Thanks so much Jim. I just saw this, sorry. I will check this out and let you know.
I've prepared two new files, both in /global/homes/j/jchiang8/scratch/desc/Run2.2i/stellar_variability
:
star_lc_stats_trimmed.db
has the same schema and column values as the star_lc_stats.db
file I mentioned in my previous comment, but down-selected to include only the 6883094
stars in the dotted region in the above figure.star_variability_truth.db
has the per visit delta flux values (in nJy) for the stars from star_lc_stats_trimmed.db
that have stdev
values greater than 1 mmag in any band. Applying that cut yields 755468
stars and 1209321593
(1.2e9) flux entries. For the stellar_variability_truth
table, the schema is
CREATE TABLE stellar_variability_truth
(id TEXT, obsHistID INTEGER, MJD FLOAT, bandpass TEXT,
delta_flux FLOAT);
I plan to update that file with indexing on id
and obsHistID
. I haven't tried to use it to assess access performance. We may wish to consider different formatting for the light curve data.

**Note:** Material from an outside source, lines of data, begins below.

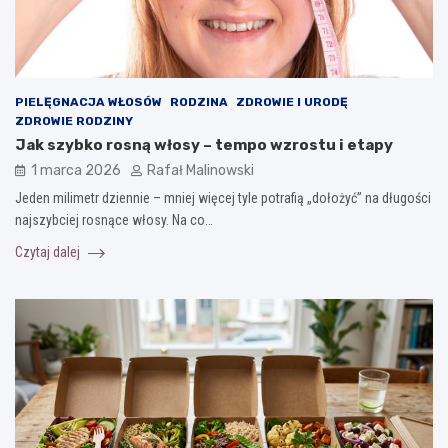
PIELĘGNACJA WŁOSÓW
RODZINA
ZDROWIE I URODĘ
ZDROWIE RODZINY
Jak szybko rosną włosy – tempo wzrostu i etapy
1 marca 2026
Rafał Malinowski
Jeden milimetr dziennie – mniej więcej tyle potrafią „dołożyć” na długości
najszybciej rosnące włosy. Na co…
Czytaj dalej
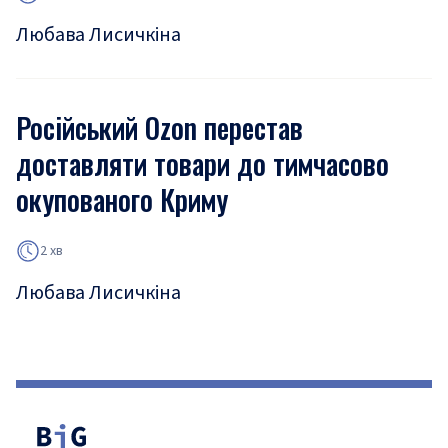
Любава Лисичкіна
Російський Ozon перестав
доставляти товари до тимчасово
окупованого Криму
2 хв
Любава Лисичкіна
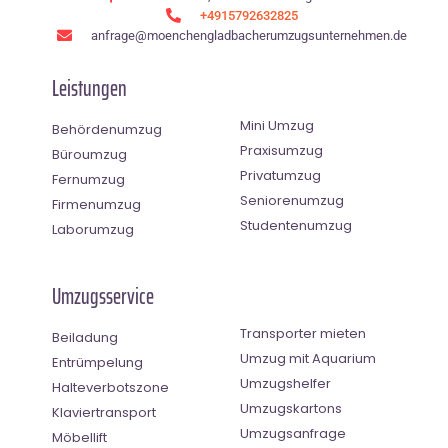
+4915792632825
anfrage@moenchen­gladbacherumzugsunternehmen.de
Leistungen
Mini Umzug
Behördenumzug
Praxisumzug
Büroumzug
Privatumzug
Fernumzug
Seniorenumzug
Firmenumzug
Studentenumzug
Laborumzug
Umzugsservice
Transporter mieten
Beiladung
Umzug mit Aquarium
Entrümpelung
Umzugshelfer
Halteverbotszone
Umzugskartons
Klaviertransport
Umzugsanfrage
Möbellift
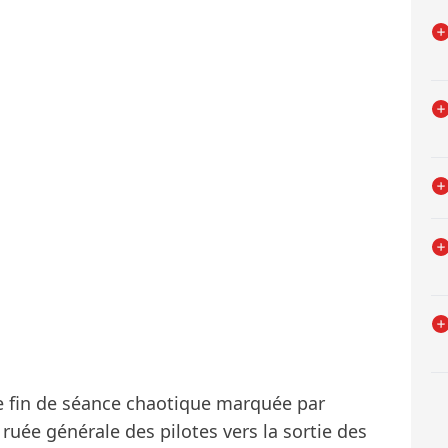
une fin de séance chaotique marquée par
ruée générale des pilotes vers la sortie des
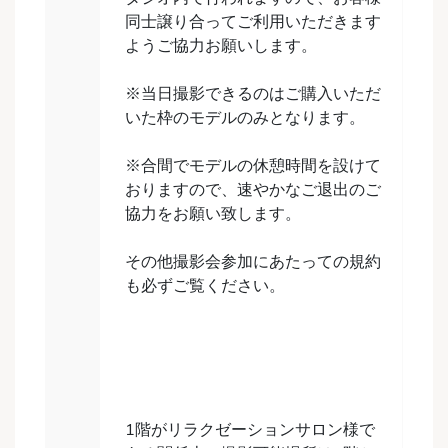
同士譲り合ってご利用いただきます
ようご協力お願いします。
※当日撮影できるのはご購入いただ
いた枠のモデルのみとなります。
※合間でモデルの休憩時間を設けて
おりますので、速やかなご退出のご
協力をお願い致します。
その他撮影会参加にあたっての規約
も必ずご覧ください。
1階がリラクゼーションサロン様で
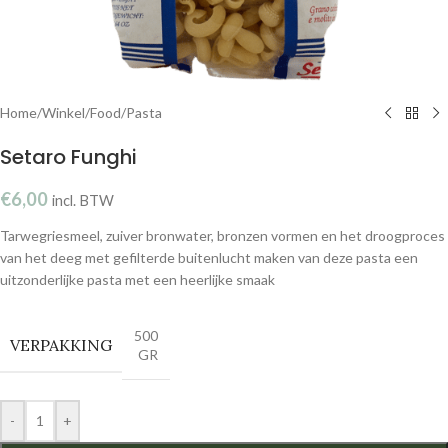
Home
/
Winkel
/
Food
/
Pasta
Setaro Funghi
€
6,00
incl. BTW
Tarwegriesmeel, zuiver bronwater, bronzen vormen en het droogproces
van het deeg met gefilterde buitenlucht maken van deze pasta een
uitzonderlijke pasta met een heerlijke smaak
500
VERPAKKING
GR
-
+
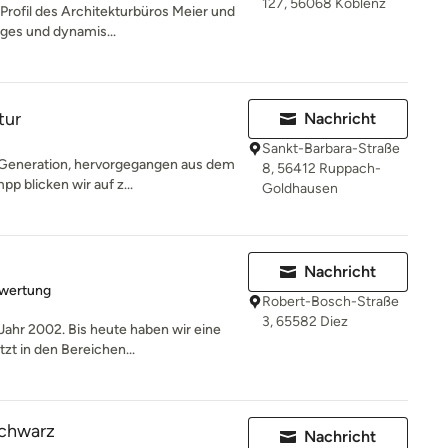
127, 56068 Koblenz
rofil des Architekturbüros Meier und
ges und dynamis...
tur
Nachricht
Sankt-Barbara-Straße
r Generation, hervorgegangen aus dem
8, 56412 Ruppach-
 blicken wir auf z...
Goldhausen
Nachricht
rtung: 5 von 5 Sternen
ewertung
Robert-Bosch-Straße
3, 65582 Diez
ahr 2002. Bis heute haben wir eine
zt in den Bereichen...
Schwarz
Nachricht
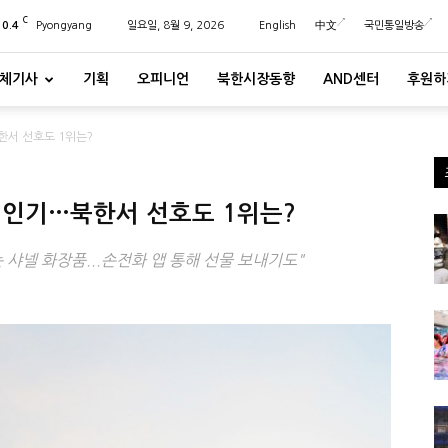
C
20.4
Pyongyang
일요일, 8월 9, 2026
English
中文
국민통일방송
체기사
기획
오피니언
북한시장동향
AND센터
후원하
한서 선호도 1위는?
’ 인기…북한서 선호도 1위는?
샤넬 화장품...손전화 앱 통해 선물 보내기도"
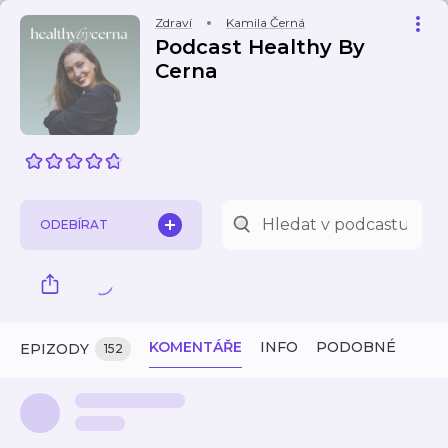
Zdraví
Kamila Černá
Podcast Healthy By
Cerna
ODEBÍRAT
KOMENTÁŘE
INFO
PODOBNÉ
EPIZODY
152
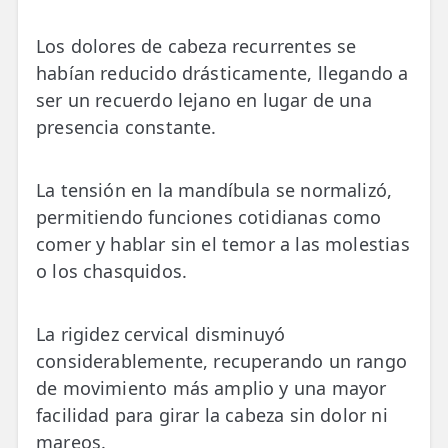
Los dolores de cabeza recurrentes se
habían reducido drásticamente, llegando a
ser un recuerdo lejano en lugar de una
presencia constante.
La tensión en la mandíbula se normalizó,
permitiendo funciones cotidianas como
comer y hablar sin el temor a las molestias
o los chasquidos.
La rigidez cervical disminuyó
considerablemente, recuperando un rango
de movimiento más amplio y una mayor
facilidad para girar la cabeza sin dolor ni
mareos.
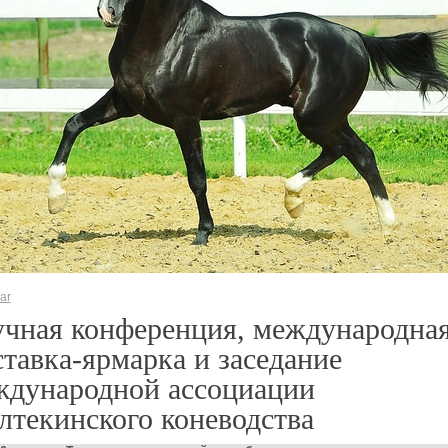
ar
учная конференция, международна
тавка-ярмарка и заседание
ждународной ассоциации
лтекинского коневодства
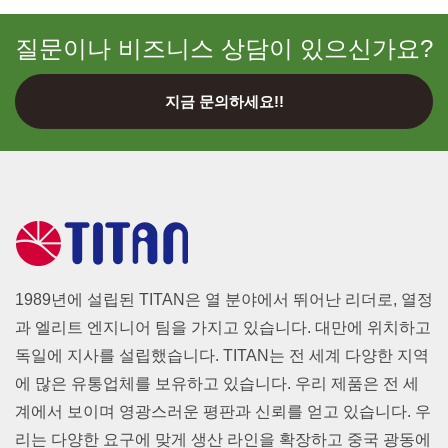
질문이나 비즈니스 상담이 있으신가요?
지금 문의하세요!!
1989년에 설립된 TITAN은 열 분야에서 뛰어난 리더로, 열정
과 엘리트 엔지니어 팀을 가지고 있습니다. 대만에 위치하고
독일에 지사를 설립했습니다. TITAN는 전 세계 다양한 지역
에 많은 유통업체를 보유하고 있습니다. 우리 제품은 전 세
계에서 보이며 영광스러운 평판과 신뢰를 얻고 있습니다. 우
리는 다양한 요구에 맞게 생산 라인을 확장하고 중국 광동에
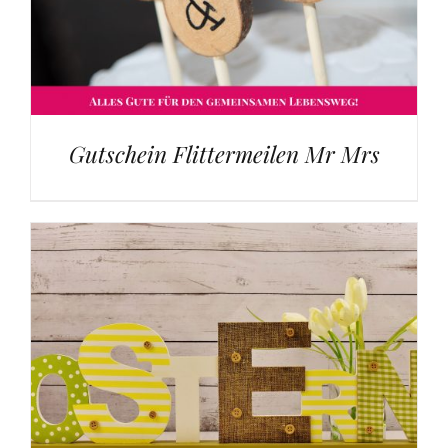
Gutschein Flittermeilen Mr Mrs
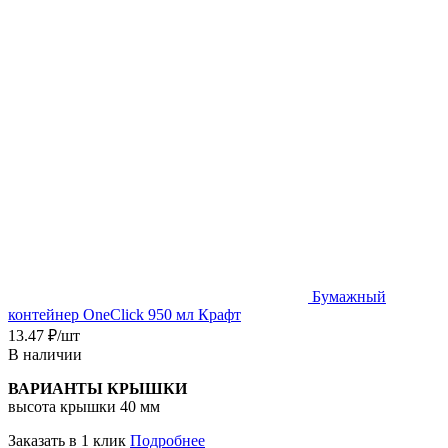
Бумажный
контейнер OneClick 950 мл Крафт
13.47
₽
/шт
В наличии
ВАРИАНТЫ КРЫШКИ
высота крышки 40 мм
Заказать в 1 клик
Подробнее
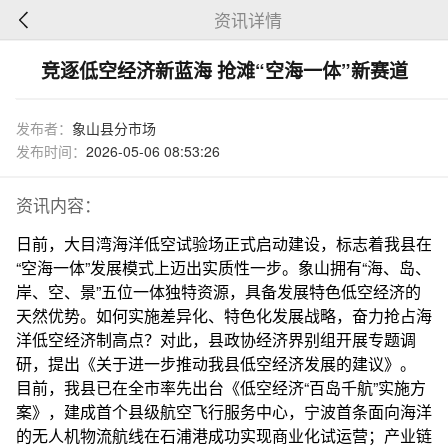
资讯详情
竞逐低空经济新蓝海 抢滩“空海一体”新赛道
发布者：
象山县分市场
发布时间：
2026-05-06 08:53:26
资讯内容：
日前，大目湾海洋低空试验场正式启动建设，标志着我县在
“空海一体”发展模式上迈出实质性一步。象山拥有“海、岛、
岸、空、景”五位一体独特资源，具备发展特色低空经济的
天然优势。如何实施差异化、特色化发展战略，奋力抢占海
洋低空经济制高点？对此，县政协经济界别组开展专题调
研，提出《关于进一步推动我县低空经济发展的建议》。
目前，我县已在全市率先出台《低空经济“百岛千航”实施方
案》，建成首个县级航空飞行服务中心，宁波首条面向海洋
的无人机物流航线在石浦港成功实现商业化试运营；产业链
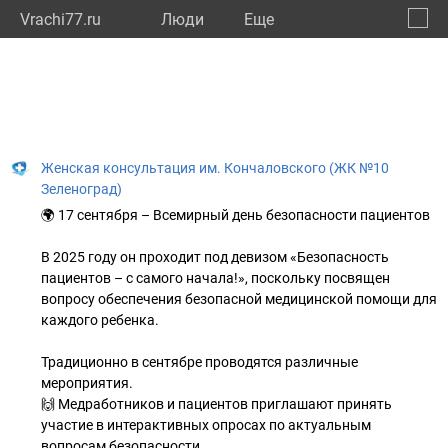
Vrachi77.ru
Люди
Eще
🔔
город
🔍
Женская консультация им. Кончаловского (ЖК №10
Зеленоград)
🌍 17 сентября – Всемирный день безопасности пациентов
В 2025 году он проходит под девизом «Безопасность
пациентов – с самого начала!», поскольку посвящен
вопросу обеспечения безопасной медицинской помощи для
каждого ребенка.
Традиционно в сентябре проводятся различные
мероприятия.
🙌 Медработников и пациентов приглашают принять
участие в интерактивных опросах по актуальным
вопросам безопасности.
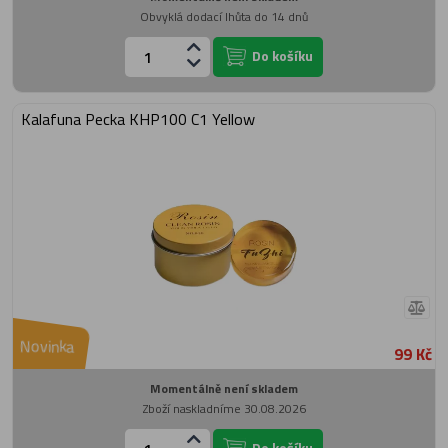
Obvyklá dodací lhůta do 14 dnů
Do košíku
Kalafuna Pecka KHP100 C1 Yellow
Novinka
99 Kč
Momentálně není skladem
Zboží naskladníme 30.08.2026
Do košíku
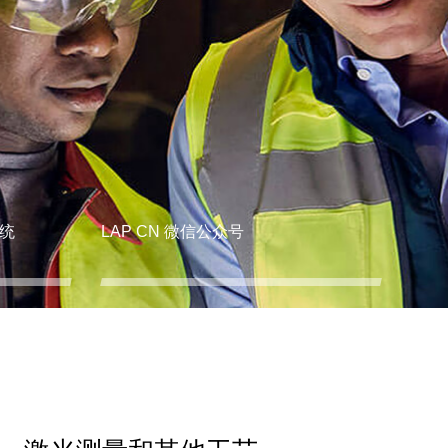
统
LAP CN 微信公众号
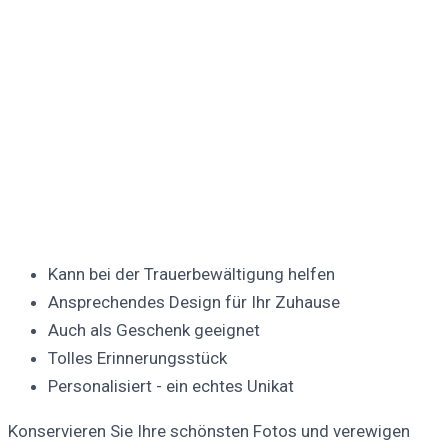
Kann bei der Trauerbewältigung helfen
Ansprechendes Design für Ihr Zuhause
Auch als Geschenk geeignet
Tolles Erinnerungsstück
Personalisiert - ein echtes Unikat
Konservieren Sie Ihre schönsten Fotos und verewigen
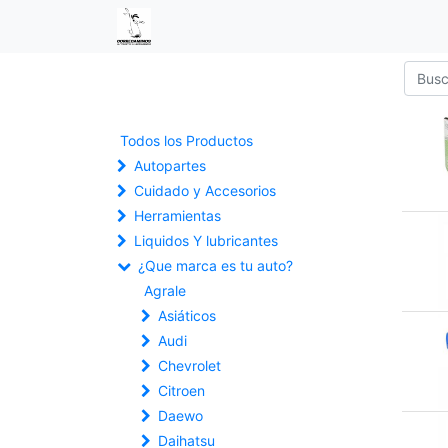
Todos los Productos
Autopartes
Cuidado y Accesorios
Herramientas
Liquidos Y lubricantes
¿Que marca es tu auto?
Agrale
Asiáticos
Audi
Chevrolet
Citroen
Daewo
Daihatsu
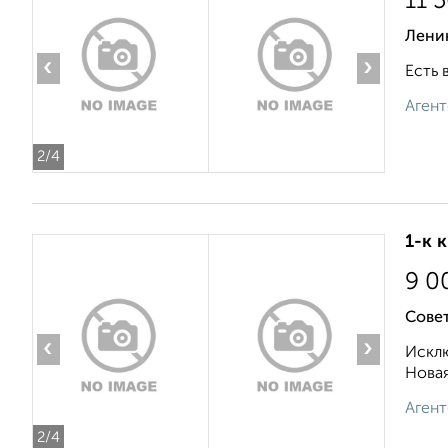
11 
Лени
‹
›
Есть 
Агент
2
/4
1-к 
9 0
Совет
‹
›
Исклю
Новая
Агент
2
/4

Hi Jim, I have found that the star standard deviations are identycal for the 4 bandpasses. This might be an error. Still, though not an urgent matter, would be nice to have those values. Thanks.
They will be identical for the kplr
models (see the light curve plot above). Is that also true for the applyRRLy
stars?
FWIW, here is the implementation for the kplr
stars where the delta_mag
values for all six bands are set identically: https://github.com/lsst/sims_catUtils/blob/master/python/lsst/sims/catUtils/mixins/VariabilityMixin.py#L1332
Ok sorry. This is correct. If kplr
stands for transits then variability should be achromatic, I forgot about this.
I know where the confusion is coming. When I join the stellar_variability
stats table, with the truth_summary
table, filtered by is_variable==1
, using the column id
, then the only models that I get crossmatched are MLT
and kplr
.
Is there an obvious reason for this?
There should be applyRRly
stars that are also matched. The code that sets the is_variable
flag just looks for varParamStr
which does exist for the applyRRly
objects. I'll look into it.
Well, I have counted only 371 RRLyr stars. And none of them falls in the box where I am working on. So this explains it. Sorry for bothering you!
These tables have been generated and are available via Postgres at NERSC. An example notebook showing how to access those tables is available. That notebook is also linked to the DC2 Data Product Overview page.
We will have variability truth tables for stars that report the model fluxes in each visit, but it would be useful to have a table that summarizes the variability properties for the stars as well. This issue will be used to gather input on the table columns to provide and to track the implementation and delivery.